La Caupona era una tienda de bebida rápida y comidas frías ya preparadas – generalmente vino, chacinas, quesos o encurtidos – que podías tomar o llevar. No había bancos ni mesas, sino una barra al exterior en la que los clientes por un as podían templarse con una copa de vino y algo que roer.

Un poco más grande era el Thermopolio. Además de una amplia barra de mármol interior en forma de ele con varios dolia (recipientes hondos de barro) incrustados en ella para mantener ciertos guisos, bebidas o “tapas” a la temperatura óptima, tenía taburetes y mesas dentro o fuera del local y esclavos para atenderlas. En estos negocios podías comer algo de caliente y beberte una buena jarra de vino templado por menos de un sestercio. Aunque generalmente modestos, los hubo bastante grandes, decorados con frescos y con capacidad para más de cincuenta comensales. La plebe comía sentada a la mesa, como nosotros. Sólo los ciudadanos pertenecientes a las clases pudientes comían recostados en los banquetes de las diversas festividades que jalonaban el calendario.

Como ambos tipos de “restaurantes” estaban integrados dentro del tejido comercial urbano de las antiguas ciudades, tenían la misma denominación que el resto de tiendas, tabernae. Es el único negocio cuyo nombre ha perdurado más de dos mil años. Con el tiempo, este tipo de pequeños negocios de comida rápida, también conocidos genéricamente como popinae, ampliaron sus servicios permitiendo que, por un módico precio, los clientes pudiesen dormir en pequeños cubículos e incluso satisfacer otros apetitos con los esclavos del local, entrando en plena competencia con los lupanares.

Por último, un viajero que acudía a la ciudad desde lejos para realizar sus negocios, ritos o gestiones podía comer y dormir en otros establecimientos más grandes y más cómodos. Stabula se llamaba el establo con cubículos en el piso superior y un gran comedor, siendo el Hospitia una especie de hostal sin cuadras con varios dormitorios. Las grandes vías de comunicación, como la Vía Augusta, contaban con una red de Mansio (probablemente procede de la forma verbal latina manere, “lugar donde pasar la noche durante un viaje”), un auténtico hotel de hoy en día para soldados y comerciantes de paso. Las prestaciones que brindaba al viajero eran equivalentes a una estación de servicio actual (mutatio) Estaban dotadas de cuadras, repuestos para los carros y veterinario, un espacio termal, habitaciones y un gran salón comedor. En su inicio, estos establecimientos estaban controlados por el ejército, siendo regidos por un oficial denominado mansionarius. Había una cada jornada natural de treinta mille passuum (unos cuarenta y cinco kilómetros).

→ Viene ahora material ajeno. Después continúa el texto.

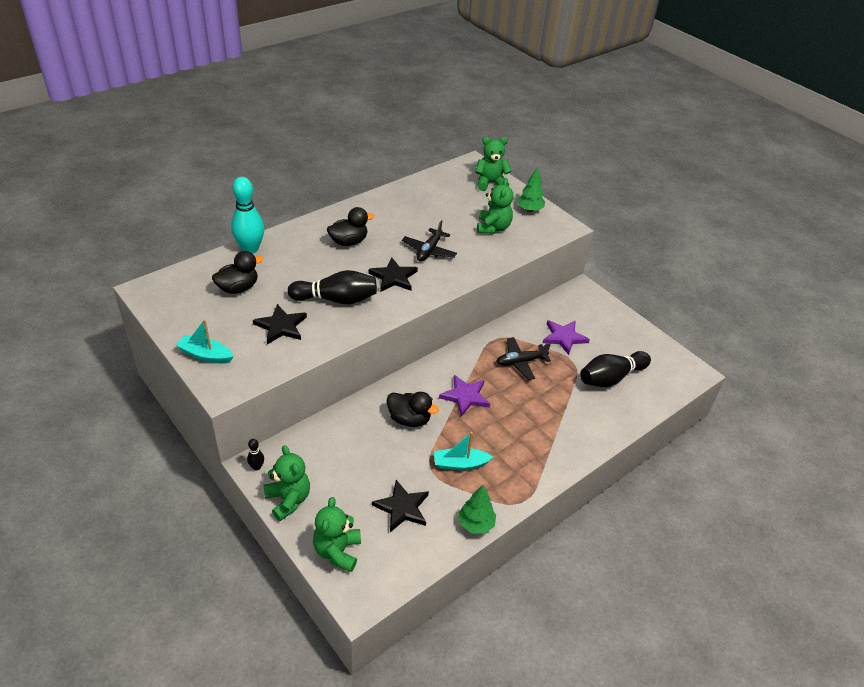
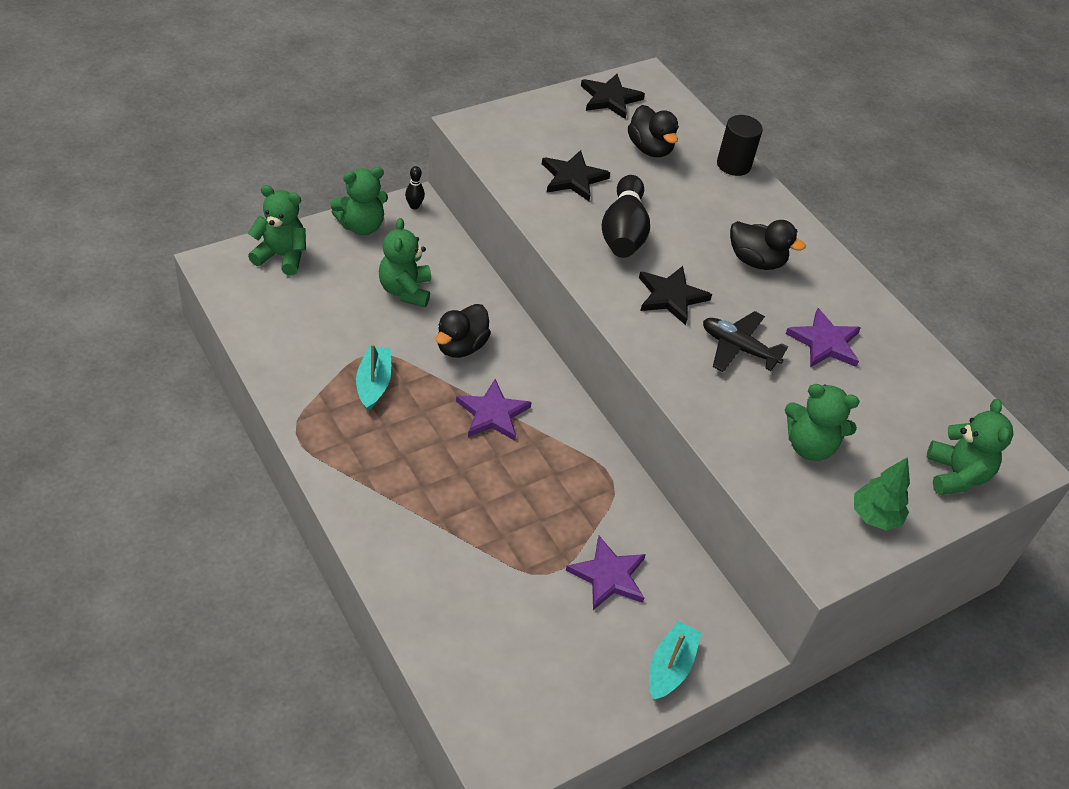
camera: 95 degrees right, 5 degrees up
turquoise boat [176,319,234,364] -> turquoise boat moved to [649,621,701,701]
turquoise bowling pin [231,177,264,254] -> black cylinder [717,115,763,176]
black duck [327,207,374,246] -> black duck turned 45 degrees counterclockwise [730,220,806,270]
black star [372,480,429,532] -> black star moved to [581,74,645,119]
green tree [458,485,496,534] -> none
black plane [496,337,551,380] -> none
black bowling pin [580,351,651,387] -> none
none -> green teddy bear [379,218,431,307]
none -> purple star [786,308,861,368]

No hemos cambiado mucho estos últimos dos mil años. Seguimos disfrutando quedando con algún amigo antes o después de alguna gestión en el centro y tomarnos unos tacos de sepia a la plancha untados con aceite, ajo y perejil picado, unas lonchas de jamón de Teruel (cántabro o cerretano en la Antigua Roma), unas aceitunas partidas en ajedrea remojadas con un buen trago de vino Libre y Salvaje o Garnacha Centenaria -en Roma, Falerno opimiano del 121 a.C., la considerada mejor cosecha de la historia de la Antigüedad-. 

Con la llegada del verano, y abundando en el tema que nos ocupa, me voy a tomar unas vacaciones hasta el mes de septiembre. Que la diosa Fortuna os sea propicia.